Attendees will leave with a simple set of takeaways they can use immediately: a self-trust audit, boundary language that doesn’t collapse into guilt, and a method for returning to inner clarity when life feels loud.

Biography

Megan Dalla-Camina is a globally recognised women’s leadership expert, best-selling author Women's PhD Researcher. She is the founder of Women Rising, a global platform supporting thousands of women to lead and live with authenticity and purpose. She was the B&T Woman and Mentor of the Year and the 2024 Telstra Best of Business Award for Accelerating Women. Her work has been featured in Forbes, Marie Claire and CNN, and her Psychology Today column reaches more than 2 million readers. Megan's work sits at the intersection of spirituality, science and lived experience.
Ms Brianna Thomas
Clinical Psychologist, Phd Candidate
The Psych Hive

Good Girls, Exhausted Nervous Systems: Gendered Socialisation and Neurodivergent Burnout

Abstract

Neurodivergent girls, women, and gender diverse people are frequently described as coping well, socially capable, or highly empathetic. Yet many later present with chronic anxiety, exhaustion, identity confusion, and burnout that appears disproportionate to external stressors. Emerging clinical understanding suggests these outcomes cannot be explained by neurodivergence alone, but by the interaction between neurobiology and gendered socialisation across development.
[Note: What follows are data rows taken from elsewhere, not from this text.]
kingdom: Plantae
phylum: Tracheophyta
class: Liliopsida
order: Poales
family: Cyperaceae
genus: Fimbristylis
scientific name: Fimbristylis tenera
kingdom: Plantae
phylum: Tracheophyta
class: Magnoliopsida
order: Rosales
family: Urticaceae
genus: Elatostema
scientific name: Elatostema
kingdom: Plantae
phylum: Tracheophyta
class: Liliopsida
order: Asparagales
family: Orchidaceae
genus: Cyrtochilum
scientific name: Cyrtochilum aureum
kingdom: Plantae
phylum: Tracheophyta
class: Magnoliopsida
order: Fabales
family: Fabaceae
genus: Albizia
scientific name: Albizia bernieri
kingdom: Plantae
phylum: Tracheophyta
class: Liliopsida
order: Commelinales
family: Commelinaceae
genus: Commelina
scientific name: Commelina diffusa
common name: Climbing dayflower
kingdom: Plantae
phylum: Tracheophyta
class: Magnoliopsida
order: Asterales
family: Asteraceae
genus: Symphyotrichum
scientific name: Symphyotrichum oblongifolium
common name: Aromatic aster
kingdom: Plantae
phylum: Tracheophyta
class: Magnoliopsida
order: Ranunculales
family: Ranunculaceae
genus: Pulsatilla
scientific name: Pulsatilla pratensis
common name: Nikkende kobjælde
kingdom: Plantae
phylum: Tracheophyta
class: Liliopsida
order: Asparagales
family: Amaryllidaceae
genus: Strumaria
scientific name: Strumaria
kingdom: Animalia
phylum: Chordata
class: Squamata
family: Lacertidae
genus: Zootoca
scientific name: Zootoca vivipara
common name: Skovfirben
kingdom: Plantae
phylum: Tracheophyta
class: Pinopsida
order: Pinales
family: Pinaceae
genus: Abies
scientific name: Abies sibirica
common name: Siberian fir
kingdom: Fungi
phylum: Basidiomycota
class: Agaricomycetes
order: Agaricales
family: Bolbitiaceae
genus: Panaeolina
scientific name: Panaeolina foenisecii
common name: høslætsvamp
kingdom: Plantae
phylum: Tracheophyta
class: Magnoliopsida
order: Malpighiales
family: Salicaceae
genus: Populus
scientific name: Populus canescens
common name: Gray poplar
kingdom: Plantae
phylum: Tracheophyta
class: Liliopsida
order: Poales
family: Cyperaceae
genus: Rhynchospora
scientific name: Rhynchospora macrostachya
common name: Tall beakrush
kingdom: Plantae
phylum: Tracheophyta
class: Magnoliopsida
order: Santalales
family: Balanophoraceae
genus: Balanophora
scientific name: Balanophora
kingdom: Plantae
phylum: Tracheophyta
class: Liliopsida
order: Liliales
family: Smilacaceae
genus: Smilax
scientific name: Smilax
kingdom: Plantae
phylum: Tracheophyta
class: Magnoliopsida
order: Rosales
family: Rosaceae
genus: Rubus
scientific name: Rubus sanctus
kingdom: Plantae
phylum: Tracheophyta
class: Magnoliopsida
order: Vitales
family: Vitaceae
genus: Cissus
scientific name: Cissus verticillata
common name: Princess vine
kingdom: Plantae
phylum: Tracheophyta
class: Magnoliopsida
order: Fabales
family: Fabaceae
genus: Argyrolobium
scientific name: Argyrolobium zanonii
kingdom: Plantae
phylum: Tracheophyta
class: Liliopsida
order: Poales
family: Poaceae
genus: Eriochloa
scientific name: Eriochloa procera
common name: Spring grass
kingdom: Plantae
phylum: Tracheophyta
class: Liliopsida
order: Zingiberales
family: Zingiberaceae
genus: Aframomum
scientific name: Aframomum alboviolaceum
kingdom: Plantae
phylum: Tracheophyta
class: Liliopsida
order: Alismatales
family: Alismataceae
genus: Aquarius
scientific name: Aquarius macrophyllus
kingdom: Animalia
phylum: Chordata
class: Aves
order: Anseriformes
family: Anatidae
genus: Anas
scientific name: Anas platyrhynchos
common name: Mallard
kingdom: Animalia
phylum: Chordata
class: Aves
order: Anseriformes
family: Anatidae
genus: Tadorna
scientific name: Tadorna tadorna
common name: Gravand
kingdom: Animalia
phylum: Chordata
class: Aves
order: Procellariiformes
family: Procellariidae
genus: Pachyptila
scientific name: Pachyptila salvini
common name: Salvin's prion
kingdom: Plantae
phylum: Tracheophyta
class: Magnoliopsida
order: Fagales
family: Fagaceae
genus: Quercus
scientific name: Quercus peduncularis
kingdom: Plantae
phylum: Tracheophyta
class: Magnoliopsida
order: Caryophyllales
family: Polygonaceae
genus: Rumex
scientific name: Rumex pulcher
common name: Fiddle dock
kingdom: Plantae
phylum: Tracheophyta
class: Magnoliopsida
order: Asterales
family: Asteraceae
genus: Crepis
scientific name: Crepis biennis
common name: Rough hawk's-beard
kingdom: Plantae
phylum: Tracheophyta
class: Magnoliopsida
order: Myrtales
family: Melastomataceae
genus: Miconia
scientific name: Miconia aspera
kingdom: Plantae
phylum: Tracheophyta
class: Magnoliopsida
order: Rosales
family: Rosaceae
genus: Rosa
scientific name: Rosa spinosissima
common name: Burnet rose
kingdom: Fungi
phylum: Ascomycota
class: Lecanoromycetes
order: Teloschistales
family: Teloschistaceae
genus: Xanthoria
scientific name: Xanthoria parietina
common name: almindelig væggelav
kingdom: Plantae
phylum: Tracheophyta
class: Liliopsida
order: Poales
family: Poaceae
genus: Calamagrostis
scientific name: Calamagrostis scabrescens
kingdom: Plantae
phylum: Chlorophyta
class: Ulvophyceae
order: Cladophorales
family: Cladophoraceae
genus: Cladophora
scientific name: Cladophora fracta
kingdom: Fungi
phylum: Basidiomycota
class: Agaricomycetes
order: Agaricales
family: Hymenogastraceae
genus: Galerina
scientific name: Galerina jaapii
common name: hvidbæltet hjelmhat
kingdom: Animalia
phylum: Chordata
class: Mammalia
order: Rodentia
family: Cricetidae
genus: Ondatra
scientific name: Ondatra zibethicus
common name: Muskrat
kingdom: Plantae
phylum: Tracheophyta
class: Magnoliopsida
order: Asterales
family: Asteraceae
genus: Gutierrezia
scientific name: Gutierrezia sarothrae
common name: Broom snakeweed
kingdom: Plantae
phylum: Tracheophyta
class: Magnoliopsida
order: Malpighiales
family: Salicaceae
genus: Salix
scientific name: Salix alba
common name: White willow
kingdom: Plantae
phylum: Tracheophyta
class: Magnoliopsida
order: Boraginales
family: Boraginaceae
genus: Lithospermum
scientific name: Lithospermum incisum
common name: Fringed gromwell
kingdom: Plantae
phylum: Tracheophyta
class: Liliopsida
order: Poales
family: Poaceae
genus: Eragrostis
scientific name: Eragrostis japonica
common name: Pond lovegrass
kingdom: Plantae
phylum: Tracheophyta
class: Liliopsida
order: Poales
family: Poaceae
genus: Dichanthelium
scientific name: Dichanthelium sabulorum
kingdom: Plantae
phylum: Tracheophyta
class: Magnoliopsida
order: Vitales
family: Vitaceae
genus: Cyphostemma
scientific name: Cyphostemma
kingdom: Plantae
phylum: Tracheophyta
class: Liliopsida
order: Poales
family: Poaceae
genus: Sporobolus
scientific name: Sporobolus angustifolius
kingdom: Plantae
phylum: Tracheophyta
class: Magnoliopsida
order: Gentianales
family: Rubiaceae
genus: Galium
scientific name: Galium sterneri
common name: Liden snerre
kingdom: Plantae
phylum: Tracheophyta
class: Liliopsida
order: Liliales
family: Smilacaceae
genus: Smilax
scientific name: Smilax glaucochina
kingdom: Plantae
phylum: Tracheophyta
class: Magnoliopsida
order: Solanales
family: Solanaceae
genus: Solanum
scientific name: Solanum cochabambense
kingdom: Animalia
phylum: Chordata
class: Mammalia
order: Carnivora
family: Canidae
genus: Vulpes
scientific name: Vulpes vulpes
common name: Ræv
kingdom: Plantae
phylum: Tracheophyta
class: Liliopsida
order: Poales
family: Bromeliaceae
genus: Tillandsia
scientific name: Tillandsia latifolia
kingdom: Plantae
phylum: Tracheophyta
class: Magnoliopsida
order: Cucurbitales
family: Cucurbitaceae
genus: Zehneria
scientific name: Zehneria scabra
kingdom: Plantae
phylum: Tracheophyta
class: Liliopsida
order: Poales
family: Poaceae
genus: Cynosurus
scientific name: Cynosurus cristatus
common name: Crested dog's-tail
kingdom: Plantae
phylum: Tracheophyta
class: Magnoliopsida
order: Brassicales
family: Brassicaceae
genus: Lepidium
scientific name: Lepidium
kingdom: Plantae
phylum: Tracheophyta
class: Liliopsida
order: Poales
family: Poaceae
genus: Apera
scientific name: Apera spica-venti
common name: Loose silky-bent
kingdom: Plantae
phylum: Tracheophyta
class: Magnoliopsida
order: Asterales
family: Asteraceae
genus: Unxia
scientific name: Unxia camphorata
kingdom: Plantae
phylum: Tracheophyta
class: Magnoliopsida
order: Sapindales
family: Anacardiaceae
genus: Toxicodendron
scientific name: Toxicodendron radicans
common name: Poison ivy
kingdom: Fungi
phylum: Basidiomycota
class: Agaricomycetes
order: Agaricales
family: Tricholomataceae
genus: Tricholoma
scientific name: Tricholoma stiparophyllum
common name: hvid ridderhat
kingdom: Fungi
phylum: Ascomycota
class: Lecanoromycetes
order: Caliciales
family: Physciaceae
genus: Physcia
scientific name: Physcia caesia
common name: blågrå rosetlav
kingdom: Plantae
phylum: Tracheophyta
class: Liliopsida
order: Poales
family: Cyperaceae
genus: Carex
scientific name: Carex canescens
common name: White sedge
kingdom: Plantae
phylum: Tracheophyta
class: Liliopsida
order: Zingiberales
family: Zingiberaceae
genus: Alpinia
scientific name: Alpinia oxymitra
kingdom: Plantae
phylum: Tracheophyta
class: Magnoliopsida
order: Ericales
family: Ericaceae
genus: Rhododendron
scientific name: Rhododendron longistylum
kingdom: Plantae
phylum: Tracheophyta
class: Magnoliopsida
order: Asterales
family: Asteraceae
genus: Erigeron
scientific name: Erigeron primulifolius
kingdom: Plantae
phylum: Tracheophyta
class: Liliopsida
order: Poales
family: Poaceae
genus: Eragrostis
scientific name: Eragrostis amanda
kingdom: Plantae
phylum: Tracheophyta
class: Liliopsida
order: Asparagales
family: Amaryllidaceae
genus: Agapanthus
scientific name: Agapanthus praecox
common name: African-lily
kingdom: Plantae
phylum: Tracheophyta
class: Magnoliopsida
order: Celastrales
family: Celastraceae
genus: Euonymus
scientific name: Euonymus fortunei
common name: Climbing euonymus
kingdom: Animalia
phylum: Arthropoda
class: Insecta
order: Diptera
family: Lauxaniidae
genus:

From early childhood, individuals socialised as girls are often rewarded for compliance, emotional caregiving, and relational harmony. For neurodivergent people, these expectations can foster masking, fawning, and persistent self-monitoring as adaptive strategies for belonging and safety within neuronormative environments. While these adaptations may support short-term social success, they can also require sustained nervous system activation, increasing vulnerability to overwhelm, shutdown, and burnout over time.

This presentation reframes masking and burnout through a developmental and nervous system lens, integrating neurodiversity-affirming practice with insights from developmental psychology, gender sociology, and regulation science. Rather than conceptualising distress as individual deficit or reduced resilience, attendees will explore how cumulative relational adaptation shapes identity formation, help-seeking patterns, and mental health presentations across adolescence and adulthood.

Clinical examples will illustrate how traditional therapeutic approaches may unintentionally reinforce compliance-based coping or relational over-responsibility. Participants will be invited to consider practical shifts toward therapeutic environments that prioritise nervous system safety, autonomy, and authentic self-expression. By situating neurodivergent distress within broader social and relational contexts, this session offers clinicians a compassionate and contemporary framework for understanding burnout while supporting sustainable wellbeing for neurodivergent clients across the lifespan.

Biography

Brianna Thomas is an AuDHD clinical psychologist working with neurodivergent children, adolescents, and adults, with a particular focus on girls, women, and gender diverse people. Her work explores the intersection of identity, nervous systems, and burnout within neurodiversity-affirming practice. Brianna is a Certified Synergetic Play Therapist who integrates creativity, play, and relational approaches into therapy and assessment. She is a PhD candidate researching neurodiversity-affirming autism assessment, a member of AusPATH, and co-director of The Psych Hive, a neuroaffirming psychology practice. Outside of work, Brianna loves spending time with her very enthusiastic bordoodle puppies.